Ambulances are parked at the emergency arrival at St Thomas' hospital in London, Friday, Jan. 8, 2021.   -   Copyright  AP Photo

The United Kingdom has registered its largest daily COVID-19 death toll since the beginning of the pandemic.

A further 1,325 new fatalities were recorded on Friday, bringing the total death toll to 79,833 — the highest in Europe.

It is the third day in a row that more than 1,000 new deaths have been recorded.

An additional 68,058 new infections were also registered — the highest one-day increase the UK has recorded since the beginning of the pandemic.

England is two days into a third national lockdown to curb the spread of a COVID-19 variant found to be up to 70 per cent more transmissible.

The country currently has an incidence rate of over 600 cases per 100,000 inhabitants with the rate increasing to over 800 cases per 100,000 population in the south-east and in Northern Ireland.

In London, where the incidence rate has crossed 1,000 cases per 100,000 inhabitants, authorities declared a major incident on Friday with Mayor Sadiq Khan describing the situation as "out of control".
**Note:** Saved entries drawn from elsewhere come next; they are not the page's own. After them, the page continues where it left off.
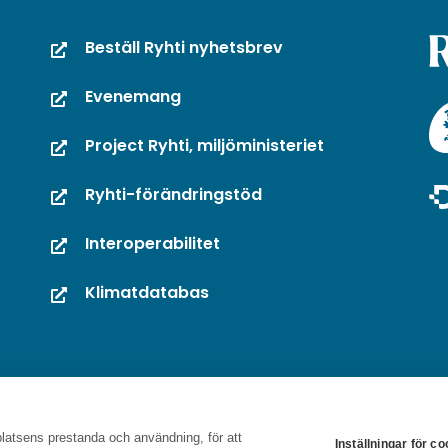
Beställ Ryhti nyhetsbrev
Evenemang
Project Ryhti, miljöministeriet
Ryhti-förändringstöd
Interoperabilitet
Klimatdatabas
latsens prestanda och användning, för att
Inställningar för c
Professor Kevin Fenton, London regional director for Public Health England, said in a statement that at least one out of every 30 Londoners are now thought to be carrying the virus.

The latest grim figures come as the UK approved the use of a third vaccine on Friday. The first doses of the Moderna vaccine are to be delivered in the spring.

The UK has so far vaccinated about 1.5 million people using the jabs developed by Pfizer/BioNtech and AstraZeneca/Oxford University.

The government aims to vaccinate 15 million people by mid-February when the lockdown is scheduled to be lifted.

British hospitals were also on Friday authorised to use two new drugs to treat severely-ill COVID-19 patients.

Tocilizumab and sarilumab, two anti-inflammatory drugs typically used to treat rheumatoid arthritis, were found to reduce the risk of death by 24 per cent in clinical trials involving 800 people.